Thursday, June 10, 2010

Interview with actor Andrew Goldwasser



“...The best privilege for me as an actor is to get to speak those words, the best words ever written. To get to speak them and hopefully move a modern audience with something that was written hundreds of years ago.”








AG: Andrew Goldwasser
AH: Adam Higgins

AH
Andrew, how did you get into theater?

AG
When I was younger I always enjoyed it, but I never really seriously considered it as a career until I went to college. I went to Tulane studying law, but I wasn’t enjoying it, and I decided to have an extracurricular activity, something I knew I would enjoy. I auditioned for a play-- I did it and thought ‘Y'know, this is all I'm really enjoying about college, so why not study the thing you love?' So I transferred to the University of Arizona (where they have a good theater department) and I haven’t looked back since.

AH
What professional experiences have brought you to where you are now?

AG
I would say the internship at Milwaukee Rep was my first big professional job. I mean it was only an internship, but coming right out of college I did that and working there at one of the biggest and best regional theaters in the country, on the job training is better than anything you could ask for, and getting to see how they work. That was still probably the most formative experience I've had in theater. I met Sandy Robbins of the PTTP, where I study now, and he directed one show I was in (The Voysey Inheritance) at Milwaukee Rep, and I liked him and his way of working. After the Rep I worked in California at PCPA (Pacific Conservatory for the Performing Arts) and it was a wonderful mix of musical, contemporary and classical theater.

AH
What drew you to classical theater program like the PTTP?

AG
Arizona’s one of the best places (I think) to go for musical theater, but I felt like I could work more on my classical experience. When I left I saw people speaking Shakespeare's words, and I was thinking 'Gosh, I don't really have the artistry to do that', and so I wanted to go to a training program that was really known for that kind of work, because the best privilege for me as an actor is to get to speak those words, the best words ever written. To get to speak them and hopefully move a modern audience with something that was written hundreds of years ago.

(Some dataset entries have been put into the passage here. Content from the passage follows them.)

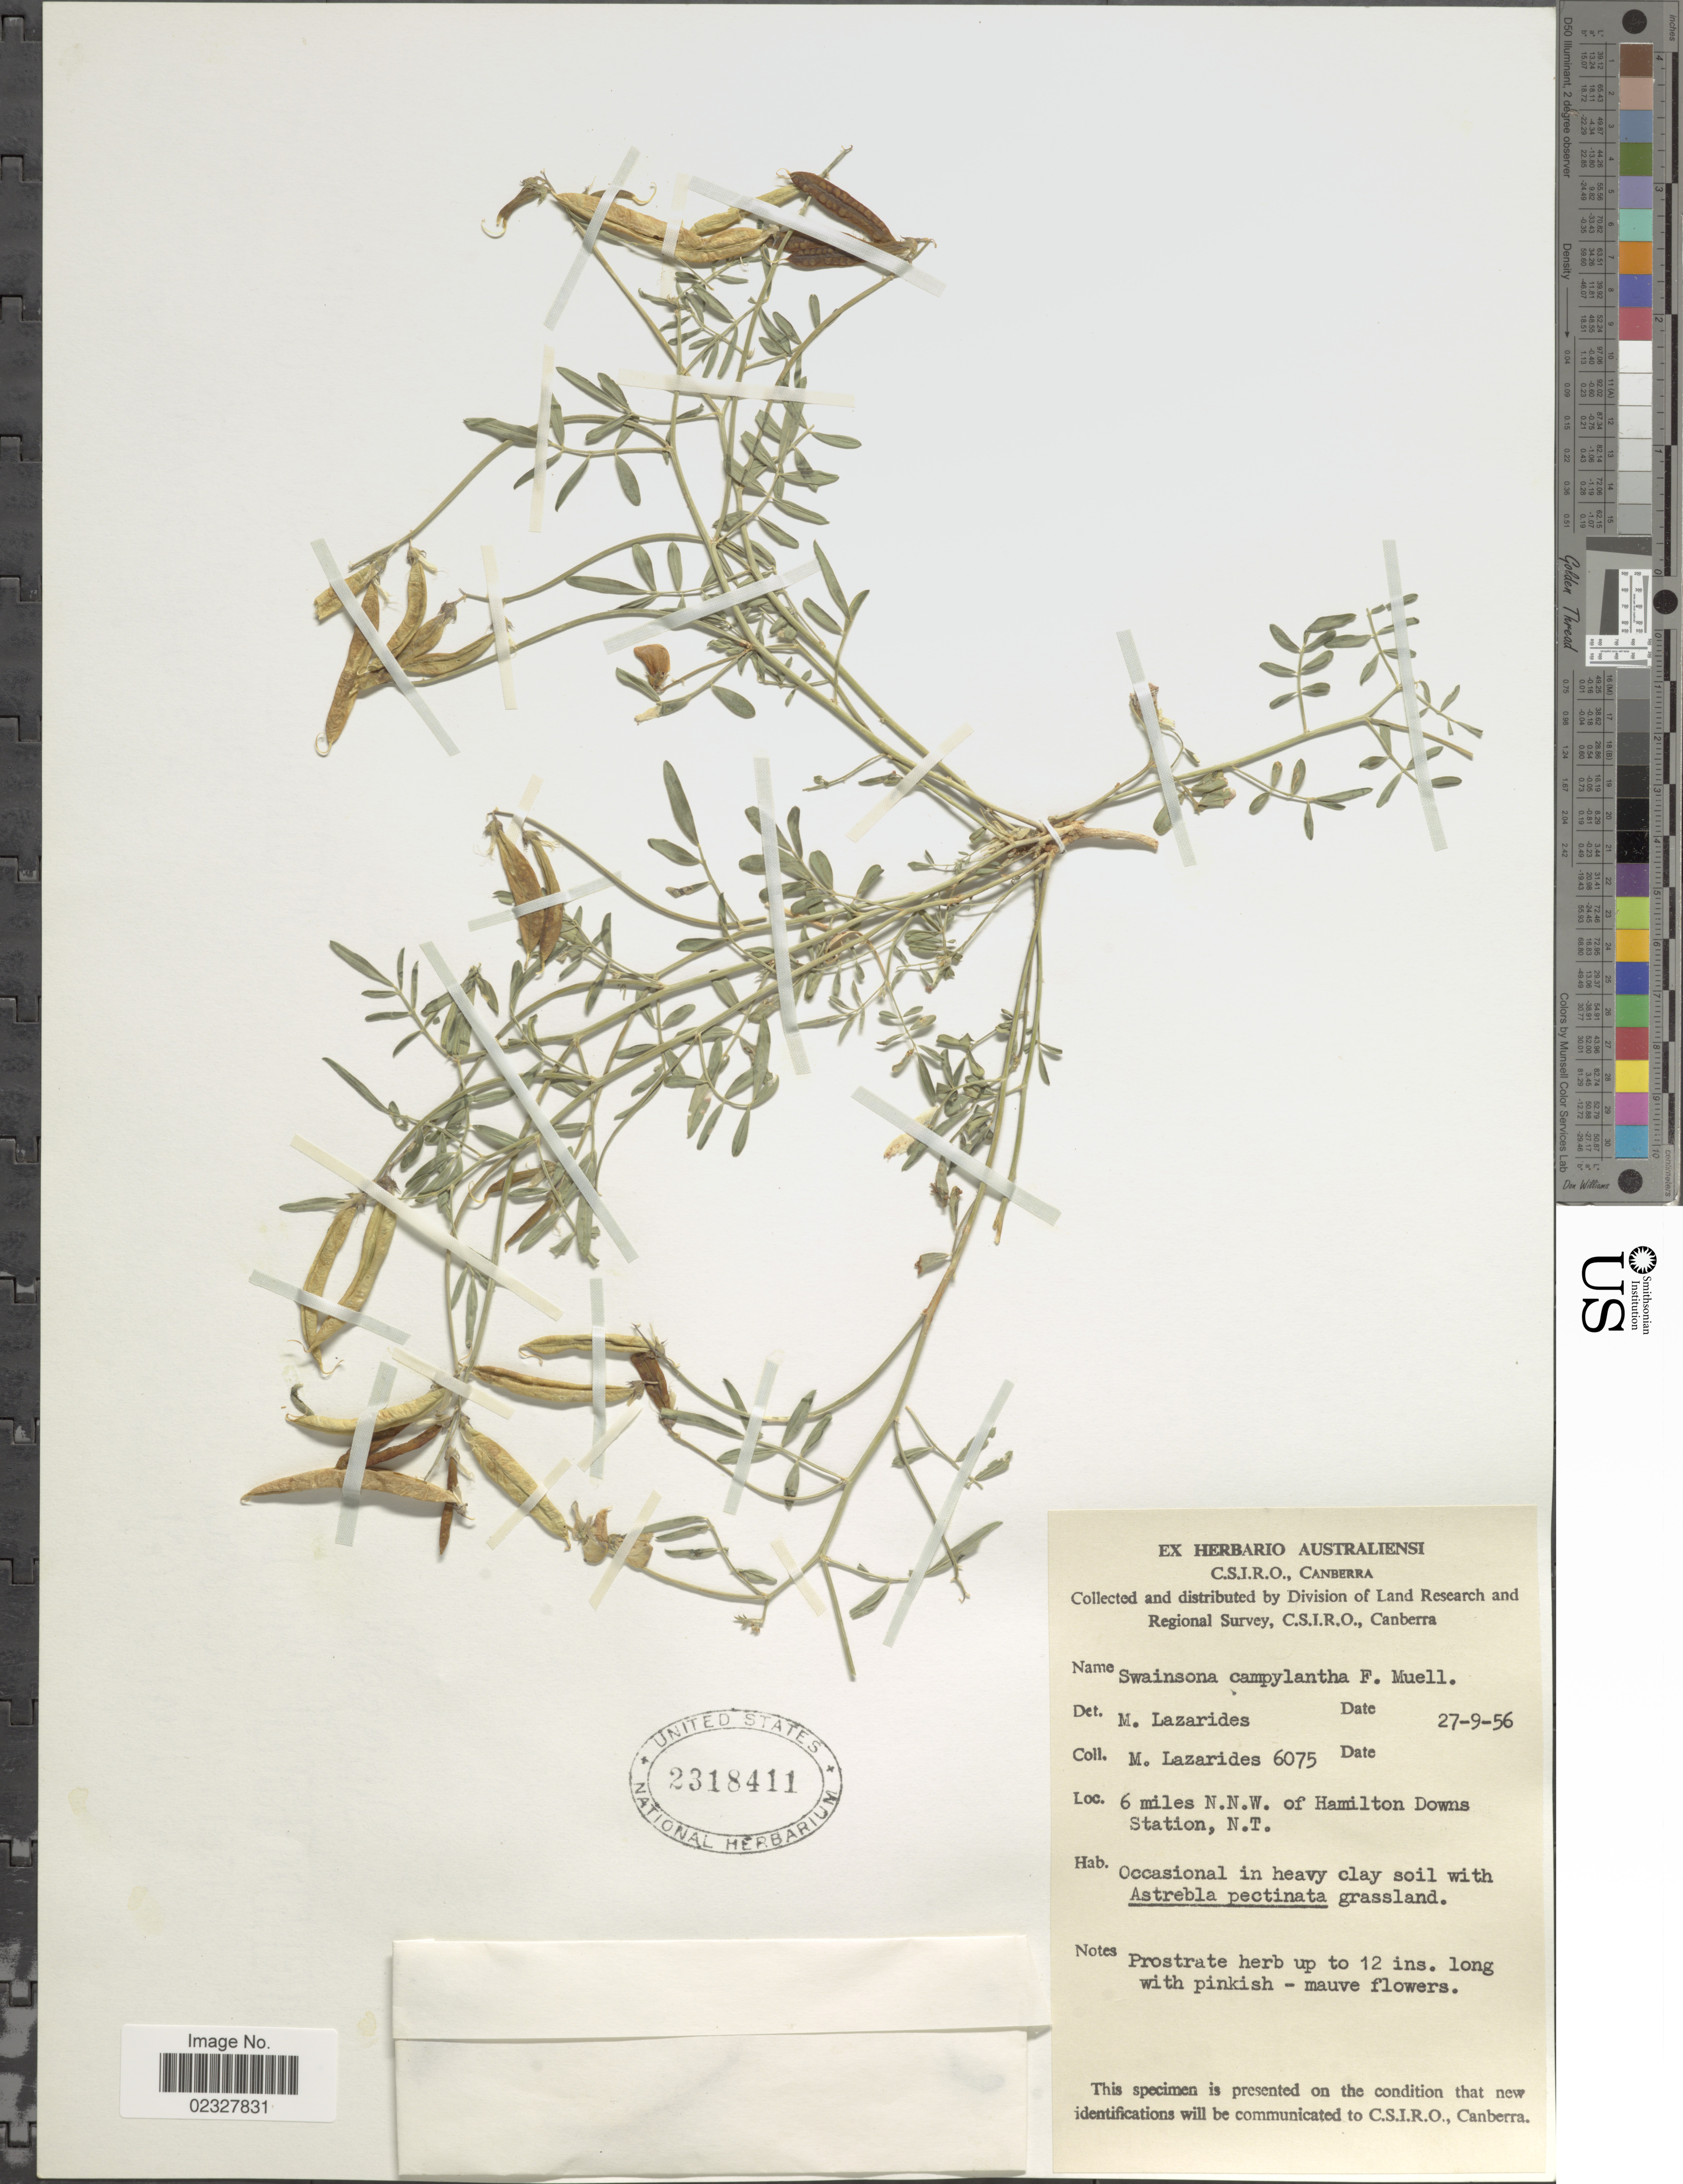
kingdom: Plantae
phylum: Tracheophyta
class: Magnoliopsida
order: Fabales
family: Fabaceae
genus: Swainsona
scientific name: Swainsona campylantha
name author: F. Muell.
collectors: M. Lazarides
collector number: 6075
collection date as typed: Transcribed d/m/y: 27/9/56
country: Australia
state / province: Northern Territory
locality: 6 miles N.N.W of Hamilton Downs Station N.T.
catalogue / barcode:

I think that's the power of theater, so I'd like to just spend the rest of my life doing that, and I'd be pretty happy.

AH
What are the roles that you’ll be playing this year at TSF?

AG
I'm playing Chrysale in The Learned Ladies, then I'm playing Thurio in Two Gentlemen of Verona, and Duke Frederick in As You Like It.

AH
What excites you about these parts you're going to be playing this year?

AG
"I just finished a production of Two Gents where I played Valentine... so approaching the same play from a completely different perspective should be a blast. Duke Frederick is not a big role, but it is always fun to play someone with a little bit of 'evil' in them and I look forward to that and I played Touchstone in As You... at the University of Delaware in 2008. And Chrysale is the longest of my roles this summer and it is my first time really having a lot to do in a Moliere play. It is terribly exciting just to read the play and see what a comic genius Moliere was and how funny the rhymed translation we are doing is... I am looking forward to this summer!"